#### ЗАДАНИЯ
1: Выпишите из текста об Олеге Чухонцеве фрагмент, начиная со слов «Стихи Олега Чухонцева» и заканчивая словами «статьи – Вячеслав Карижинский)».
2: Почему в тексте об Олеге Чухонцеве он назван третьим лауреатом национальной литературной премии «Поэт»?

#### ОТРЫВОК
★ ★ ★ ★ ★
Олег Чухонцев. Зачем свободой дорожу?

Вячеслав Карижинский
Досье: 

ОЛЕГ ГРИГОРЬЕВИЧ ЧУХОНЦЕВ родился 8 марта 1938 г. в Павловском Посаде (Московская область). В 1962 г. окончил филологический факультет Московского областного педагогического института. В разные годы работал в отделах поэзии журналов «Юность» и «Новый мир». Первая книга («Из трёх тетрадей») вышла в 1976 г. Затем издавались сборники «Слуховое окно» (1983), «Ветром и пеплом» (1989), «Пробегающий пейзаж» (1997), «Фифиа» (2003), книга избранных произведений «Из сих пределов» (2005), сборник «Однофамилец» (2008).
Стихи Олега Чухонцева переведены на многие языки мира. Он — лауреат Государственной премии РФ, Пушкинской премии РФ, Пушкинской премии фонда Альфреда Тёпфера (Германия), поэтической премии «Anthologia», большой премии «Триумф», большой премии им. Бориса Пастернака и множества других. Олег Чухонцев стал треть-им — после Александра Кушнера (2005) и Олеси Николаевой (2006) — лауреатом национальной литературной премии «Поэт» (2007).



Зачем свободой дорожу?
(Автор статьи – Вячеслав Карижинский)
★ ★ ★ ★ ★
#### СПИСОК СТРОК
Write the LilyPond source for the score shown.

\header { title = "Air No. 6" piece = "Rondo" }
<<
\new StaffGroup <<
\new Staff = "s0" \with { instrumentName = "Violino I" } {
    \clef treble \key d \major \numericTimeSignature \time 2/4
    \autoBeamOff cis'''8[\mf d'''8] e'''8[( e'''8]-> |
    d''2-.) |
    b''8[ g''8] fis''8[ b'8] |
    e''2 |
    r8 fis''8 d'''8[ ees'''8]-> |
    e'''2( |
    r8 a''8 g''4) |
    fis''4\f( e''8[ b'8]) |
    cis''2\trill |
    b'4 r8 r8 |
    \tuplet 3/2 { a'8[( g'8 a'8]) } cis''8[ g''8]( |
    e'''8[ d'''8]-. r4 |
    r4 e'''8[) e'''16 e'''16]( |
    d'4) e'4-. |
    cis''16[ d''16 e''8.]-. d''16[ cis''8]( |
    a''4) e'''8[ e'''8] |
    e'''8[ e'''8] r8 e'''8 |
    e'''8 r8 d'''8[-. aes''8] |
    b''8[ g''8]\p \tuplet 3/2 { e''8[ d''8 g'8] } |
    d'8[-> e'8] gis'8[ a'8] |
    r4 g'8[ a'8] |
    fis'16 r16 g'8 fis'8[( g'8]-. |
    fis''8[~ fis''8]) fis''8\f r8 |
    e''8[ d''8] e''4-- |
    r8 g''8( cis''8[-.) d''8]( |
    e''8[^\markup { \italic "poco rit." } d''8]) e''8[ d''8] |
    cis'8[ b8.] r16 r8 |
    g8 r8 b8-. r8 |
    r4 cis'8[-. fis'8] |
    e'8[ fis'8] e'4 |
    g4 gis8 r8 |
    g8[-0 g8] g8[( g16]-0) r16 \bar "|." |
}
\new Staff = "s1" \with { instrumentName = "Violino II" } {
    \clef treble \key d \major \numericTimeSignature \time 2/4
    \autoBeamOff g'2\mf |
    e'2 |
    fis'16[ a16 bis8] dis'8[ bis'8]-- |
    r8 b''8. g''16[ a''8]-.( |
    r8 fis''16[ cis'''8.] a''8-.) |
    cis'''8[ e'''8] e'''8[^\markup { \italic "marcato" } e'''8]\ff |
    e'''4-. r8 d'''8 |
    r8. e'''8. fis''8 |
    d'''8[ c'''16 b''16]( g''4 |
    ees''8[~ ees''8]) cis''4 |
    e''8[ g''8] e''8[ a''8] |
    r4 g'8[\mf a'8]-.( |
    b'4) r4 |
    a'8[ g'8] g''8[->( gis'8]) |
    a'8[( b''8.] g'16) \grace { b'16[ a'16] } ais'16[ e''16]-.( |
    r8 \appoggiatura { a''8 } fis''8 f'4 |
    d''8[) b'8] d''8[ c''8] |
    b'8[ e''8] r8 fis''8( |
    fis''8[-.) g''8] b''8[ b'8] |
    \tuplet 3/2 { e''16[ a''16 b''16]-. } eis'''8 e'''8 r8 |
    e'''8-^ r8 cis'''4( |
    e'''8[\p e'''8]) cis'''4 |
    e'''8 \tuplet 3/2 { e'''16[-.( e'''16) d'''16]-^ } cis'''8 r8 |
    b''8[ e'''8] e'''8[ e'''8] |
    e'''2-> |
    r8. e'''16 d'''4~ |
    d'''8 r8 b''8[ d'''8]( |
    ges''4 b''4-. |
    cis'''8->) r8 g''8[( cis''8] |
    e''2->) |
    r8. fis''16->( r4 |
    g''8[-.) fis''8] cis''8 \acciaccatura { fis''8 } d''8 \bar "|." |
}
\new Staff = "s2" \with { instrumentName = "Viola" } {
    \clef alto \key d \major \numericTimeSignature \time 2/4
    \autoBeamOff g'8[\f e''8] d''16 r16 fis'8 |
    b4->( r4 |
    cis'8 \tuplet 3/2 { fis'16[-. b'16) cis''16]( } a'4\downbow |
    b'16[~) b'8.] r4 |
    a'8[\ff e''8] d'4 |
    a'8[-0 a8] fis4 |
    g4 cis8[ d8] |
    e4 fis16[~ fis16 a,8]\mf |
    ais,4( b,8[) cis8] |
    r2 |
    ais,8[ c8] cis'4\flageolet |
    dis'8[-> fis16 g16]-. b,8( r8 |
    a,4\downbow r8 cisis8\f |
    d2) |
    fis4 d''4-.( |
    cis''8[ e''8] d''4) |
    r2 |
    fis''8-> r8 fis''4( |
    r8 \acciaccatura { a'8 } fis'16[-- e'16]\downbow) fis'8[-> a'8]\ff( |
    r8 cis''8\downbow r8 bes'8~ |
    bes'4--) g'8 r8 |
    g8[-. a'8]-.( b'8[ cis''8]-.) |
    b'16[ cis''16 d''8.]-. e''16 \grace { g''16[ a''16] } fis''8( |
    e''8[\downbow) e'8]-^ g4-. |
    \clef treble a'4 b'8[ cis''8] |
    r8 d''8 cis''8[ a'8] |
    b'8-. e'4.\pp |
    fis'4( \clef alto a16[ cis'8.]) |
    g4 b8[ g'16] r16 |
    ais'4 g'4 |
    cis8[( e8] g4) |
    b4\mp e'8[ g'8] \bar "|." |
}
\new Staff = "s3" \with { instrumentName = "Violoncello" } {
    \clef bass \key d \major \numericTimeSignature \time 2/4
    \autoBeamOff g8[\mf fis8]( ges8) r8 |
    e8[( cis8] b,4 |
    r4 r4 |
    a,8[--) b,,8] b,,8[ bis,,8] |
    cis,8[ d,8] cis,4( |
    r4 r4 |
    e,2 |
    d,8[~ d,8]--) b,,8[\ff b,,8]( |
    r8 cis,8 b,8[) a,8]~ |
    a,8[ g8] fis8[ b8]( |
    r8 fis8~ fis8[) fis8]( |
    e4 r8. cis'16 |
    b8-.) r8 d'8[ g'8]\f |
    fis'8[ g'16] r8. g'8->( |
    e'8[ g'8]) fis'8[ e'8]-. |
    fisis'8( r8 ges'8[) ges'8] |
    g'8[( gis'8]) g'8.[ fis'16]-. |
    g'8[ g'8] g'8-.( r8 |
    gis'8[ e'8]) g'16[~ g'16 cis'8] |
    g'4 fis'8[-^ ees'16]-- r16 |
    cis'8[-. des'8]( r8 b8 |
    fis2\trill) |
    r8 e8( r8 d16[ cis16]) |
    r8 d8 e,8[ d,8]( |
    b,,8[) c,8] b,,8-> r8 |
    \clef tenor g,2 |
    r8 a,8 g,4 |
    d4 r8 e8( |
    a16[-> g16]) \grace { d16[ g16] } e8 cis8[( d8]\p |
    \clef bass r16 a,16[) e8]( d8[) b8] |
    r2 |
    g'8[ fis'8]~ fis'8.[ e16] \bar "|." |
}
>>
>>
★ ★ ★ ★ ★
#### ОЖИДАЕМЫЕ ОТВЕТЫ
1:
Стихи Олега Чухонцева переведены на многие языки мира. Он — лауреат Государственной премии РФ, Пушкинской премии РФ, Пушкинской премии фонда Альфреда Тёпфера (Германия), поэтической премии «Anthologia», большой премии «Триумф», большой премии им. Бориса Пастернака и множества других. Олег Чухонцев стал треть-им — после Александра Кушнера (2005) и Олеси Николаевой (2006) — лауреатом национальной литературной премии «Поэт» (2007).



Зачем свободой дорожу?
(Автор статьи – Вячеслав Карижинский)

2: До него эту премию получили двое: Александр Кушнер в 2005 году и Олеся Николаева в 2006 году. Сам Чухонцев стал лауреатом в 2007 году.